--- START ---

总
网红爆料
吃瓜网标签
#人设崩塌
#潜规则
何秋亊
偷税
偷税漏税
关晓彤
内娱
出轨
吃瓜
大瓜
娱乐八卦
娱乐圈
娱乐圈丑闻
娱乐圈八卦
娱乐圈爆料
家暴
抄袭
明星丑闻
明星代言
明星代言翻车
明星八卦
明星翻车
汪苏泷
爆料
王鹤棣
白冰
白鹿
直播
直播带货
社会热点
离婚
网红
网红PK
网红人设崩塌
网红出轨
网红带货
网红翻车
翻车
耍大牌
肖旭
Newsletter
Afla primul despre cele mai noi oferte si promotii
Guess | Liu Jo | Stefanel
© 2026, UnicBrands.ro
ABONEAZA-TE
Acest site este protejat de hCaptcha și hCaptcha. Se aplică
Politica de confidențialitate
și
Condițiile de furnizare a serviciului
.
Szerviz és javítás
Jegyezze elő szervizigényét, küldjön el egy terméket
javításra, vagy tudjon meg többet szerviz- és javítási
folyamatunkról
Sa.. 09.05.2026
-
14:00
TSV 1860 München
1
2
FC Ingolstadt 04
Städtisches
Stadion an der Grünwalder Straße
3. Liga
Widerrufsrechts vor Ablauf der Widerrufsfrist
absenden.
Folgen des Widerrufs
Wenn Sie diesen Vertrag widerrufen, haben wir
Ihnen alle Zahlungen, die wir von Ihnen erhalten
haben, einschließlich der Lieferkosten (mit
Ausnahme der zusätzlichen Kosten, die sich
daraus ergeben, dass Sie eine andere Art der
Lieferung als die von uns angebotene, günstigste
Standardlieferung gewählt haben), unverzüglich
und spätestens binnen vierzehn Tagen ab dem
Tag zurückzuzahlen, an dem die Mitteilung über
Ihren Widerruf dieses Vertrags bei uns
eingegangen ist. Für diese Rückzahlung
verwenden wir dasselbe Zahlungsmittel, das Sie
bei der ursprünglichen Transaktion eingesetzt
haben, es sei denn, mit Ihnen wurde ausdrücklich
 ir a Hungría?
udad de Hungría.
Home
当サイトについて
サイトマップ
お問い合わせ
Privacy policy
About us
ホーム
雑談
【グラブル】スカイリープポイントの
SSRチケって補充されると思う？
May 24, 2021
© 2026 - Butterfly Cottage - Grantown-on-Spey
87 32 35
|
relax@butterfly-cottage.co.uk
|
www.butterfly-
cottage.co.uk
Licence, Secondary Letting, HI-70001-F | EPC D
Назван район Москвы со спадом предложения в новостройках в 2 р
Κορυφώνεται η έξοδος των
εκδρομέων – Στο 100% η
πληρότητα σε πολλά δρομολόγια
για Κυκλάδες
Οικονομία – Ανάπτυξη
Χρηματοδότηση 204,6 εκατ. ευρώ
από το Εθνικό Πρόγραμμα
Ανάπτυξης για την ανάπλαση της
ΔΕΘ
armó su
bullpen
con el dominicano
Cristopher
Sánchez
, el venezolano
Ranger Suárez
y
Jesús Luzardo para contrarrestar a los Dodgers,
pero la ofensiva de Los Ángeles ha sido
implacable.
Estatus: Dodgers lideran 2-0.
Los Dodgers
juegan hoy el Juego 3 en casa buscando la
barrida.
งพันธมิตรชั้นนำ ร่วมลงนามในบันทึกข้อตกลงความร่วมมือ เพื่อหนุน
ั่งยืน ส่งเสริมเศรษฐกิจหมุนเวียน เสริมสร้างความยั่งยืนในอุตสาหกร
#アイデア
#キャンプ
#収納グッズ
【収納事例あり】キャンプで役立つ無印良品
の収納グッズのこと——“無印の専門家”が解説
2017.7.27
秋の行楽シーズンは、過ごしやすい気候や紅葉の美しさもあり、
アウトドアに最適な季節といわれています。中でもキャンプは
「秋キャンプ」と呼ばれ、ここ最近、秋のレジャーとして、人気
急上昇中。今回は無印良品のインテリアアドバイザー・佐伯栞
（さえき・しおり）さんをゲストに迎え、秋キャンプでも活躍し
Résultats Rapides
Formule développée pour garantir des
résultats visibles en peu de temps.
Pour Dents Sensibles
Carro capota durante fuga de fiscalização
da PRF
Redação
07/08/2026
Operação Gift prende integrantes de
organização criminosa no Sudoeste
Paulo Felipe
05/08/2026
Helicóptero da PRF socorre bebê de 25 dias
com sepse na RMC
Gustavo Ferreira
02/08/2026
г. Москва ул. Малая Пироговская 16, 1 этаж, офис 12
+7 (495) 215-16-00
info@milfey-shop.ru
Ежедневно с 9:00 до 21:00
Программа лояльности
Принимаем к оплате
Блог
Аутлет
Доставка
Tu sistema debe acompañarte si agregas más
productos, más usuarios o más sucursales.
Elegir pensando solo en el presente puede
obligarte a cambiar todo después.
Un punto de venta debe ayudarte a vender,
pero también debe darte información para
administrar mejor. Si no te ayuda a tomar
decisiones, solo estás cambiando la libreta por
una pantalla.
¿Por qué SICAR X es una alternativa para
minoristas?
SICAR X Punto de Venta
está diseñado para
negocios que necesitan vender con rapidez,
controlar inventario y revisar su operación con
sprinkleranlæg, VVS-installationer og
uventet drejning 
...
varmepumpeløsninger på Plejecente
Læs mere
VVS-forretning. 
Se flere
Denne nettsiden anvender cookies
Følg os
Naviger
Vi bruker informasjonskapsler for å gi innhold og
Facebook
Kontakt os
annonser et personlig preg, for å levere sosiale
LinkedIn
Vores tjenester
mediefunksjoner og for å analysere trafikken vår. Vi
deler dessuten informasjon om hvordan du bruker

--- END ---

• _WHAT IS EXPECTED_:
Faithfully write out the entire listing, line by line.

• _WRITTEN REPLY_:
总
网红爆料
吃瓜网标签
#人设崩塌
#潜规则
何秋亊
偷税
偷税漏税
关晓彤
内娱
出轨
吃瓜
大瓜
娱乐八卦
娱乐圈
娱乐圈丑闻
娱乐圈八卦
娱乐圈爆料
家暴
抄袭
明星丑闻
明星代言
明星代言翻车
明星八卦
明星翻车
汪苏泷
爆料
王鹤棣
白冰
白鹿
直播
直播带货
社会热点
离婚
网红
网红PK
网红人设崩塌
网红出轨
网红带货
网红翻车
翻车
耍大牌
肖旭
Newsletter
Afla primul despre cele mai noi oferte si promotii
Guess | Liu Jo | Stefanel
© 2026, UnicBrands.ro
ABONEAZA-TE
Acest site este protejat de hCaptcha și hCaptcha. Se aplică
Politica de confidențialitate
și
Condițiile de furnizare a serviciului
.
Szerviz és javítás
Jegyezze elő szervizigényét, küldjön el egy terméket
javításra, vagy tudjon meg többet szerviz- és javítási
folyamatunkról
Sa.. 09.05.2026
-
14:00
TSV 1860 München
1
2
FC Ingolstadt 04
Städtisches
Stadion an der Grünwalder Straße
3. Liga
Widerrufsrechts vor Ablauf der Widerrufsfrist
absenden.
Folgen des Widerrufs
Wenn Sie diesen Vertrag widerrufen, haben wir
Ihnen alle Zahlungen, die wir von Ihnen erhalten
haben, einschließlich der Lieferkosten (mit
Ausnahme der zusätzlichen Kosten, die sich
daraus ergeben, dass Sie eine andere Art der
Lieferung als die von uns angebotene, günstigste
Standardlieferung gewählt haben), unverzüglich
und spätestens binnen vierzehn Tagen ab dem
Tag zurückzuzahlen, an dem die Mitteilung über
Ihren Widerruf dieses Vertrags bei uns
eingegangen ist. Für diese Rückzahlung
verwenden wir dasselbe Zahlungsmittel, das Sie
bei der ursprünglichen Transaktion eingesetzt
haben, es sei denn, mit Ihnen wurde ausdrücklich
 ir a Hungría?
udad de Hungría.
Home
当サイトについて
サイトマップ
お問い合わせ
Privacy policy
About us
ホーム
雑談
【グラブル】スカイリープポイントの
SSRチケって補充されると思う？
May 24, 2021
© 2026 - Butterfly Cottage - Grantown-on-Spey
87 32 35
|
relax@butterfly-cottage.co.uk
|
www.butterfly-
cottage.co.uk
Licence, Secondary Letting, HI-70001-F | EPC D
Назван район Москвы со спадом предложения в новостройках в 2 р
Κορυφώνεται η έξοδος των
εκδρομέων – Στο 100% η
πληρότητα σε πολλά δρομολόγια
για Κυκλάδες
Οικονομία – Ανάπτυξη
Χρηματοδότηση 204,6 εκατ. ευρώ
από το Εθνικό Πρόγραμμα
Ανάπτυξης για την ανάπλαση της
ΔΕΘ
armó su
bullpen
con el dominicano
Cristopher
Sánchez
, el venezolano
Ranger Suárez
y
Jesús Luzardo para contrarrestar a los Dodgers,
pero la ofensiva de Los Ángeles ha sido
implacable.
Estatus: Dodgers lideran 2-0.
Los Dodgers
juegan hoy el Juego 3 en casa buscando la
barrida.
งพันธมิตรชั้นนำ ร่วมลงนามในบันทึกข้อตกลงความร่วมมือ เพื่อหนุน
ั่งยืน ส่งเสริมเศรษฐกิจหมุนเวียน เสริมสร้างความยั่งยืนในอุตสาหกร
#アイデア
#キャンプ
#収納グッズ
【収納事例あり】キャンプで役立つ無印良品
の収納グッズのこと——“無印の専門家”が解説
2017.7.27
秋の行楽シーズンは、過ごしやすい気候や紅葉の美しさもあり、
アウトドアに最適な季節といわれています。中でもキャンプは
「秋キャンプ」と呼ばれ、ここ最近、秋のレジャーとして、人気
急上昇中。今回は無印良品のインテリアアドバイザー・佐伯栞
（さえき・しおり）さんをゲストに迎え、秋キャンプでも活躍し
Résultats Rapides
Formule développée pour garantir des
résultats visibles en peu de temps.
Pour Dents Sensibles
Carro capota durante fuga de fiscalização
da PRF
Redação
07/08/2026
Operação Gift prende integrantes de
organização criminosa no Sudoeste
Paulo Felipe
05/08/2026
Helicóptero da PRF socorre bebê de 25 dias
com sepse na RMC
Gustavo Ferreira
02/08/2026
г. Москва ул. Малая Пироговская 16, 1 этаж, офис 12
+7 (495) 215-16-00
info@milfey-shop.ru
Ежедневно с 9:00 до 21:00
Программа лояльности
Принимаем к оплате
Блог
Аутлет
Доставка
Tu sistema debe acompañarte si agregas más
productos, más usuarios o más sucursales.
Elegir pensando solo en el presente puede
obligarte a cambiar todo después.
Un punto de venta debe ayudarte a vender,
pero también debe darte información para
administrar mejor. Si no te ayuda a tomar
decisiones, solo estás cambiando la libreta por
una pantalla.
¿Por qué SICAR X es una alternativa para
minoristas?
SICAR X Punto de Venta
está diseñado para
negocios que necesitan vender con rapidez,
controlar inventario y revisar su operación con
sprinkleranlæg, VVS-installationer og
uventet drejning 
...
varmepumpeløsninger på Plejecente
Læs mere
VVS-forretning. 
Se flere
Denne nettsiden anvender cookies
Følg os
Naviger
Vi bruker informasjonskapsler for å gi innhold og
Facebook
Kontakt os
annonser et personlig preg, for å levere sosiale
LinkedIn
Vores tjenester
mediefunksjoner og for å analysere trafikken vår. Vi
deler dessuten informasjon om hvordan du bruker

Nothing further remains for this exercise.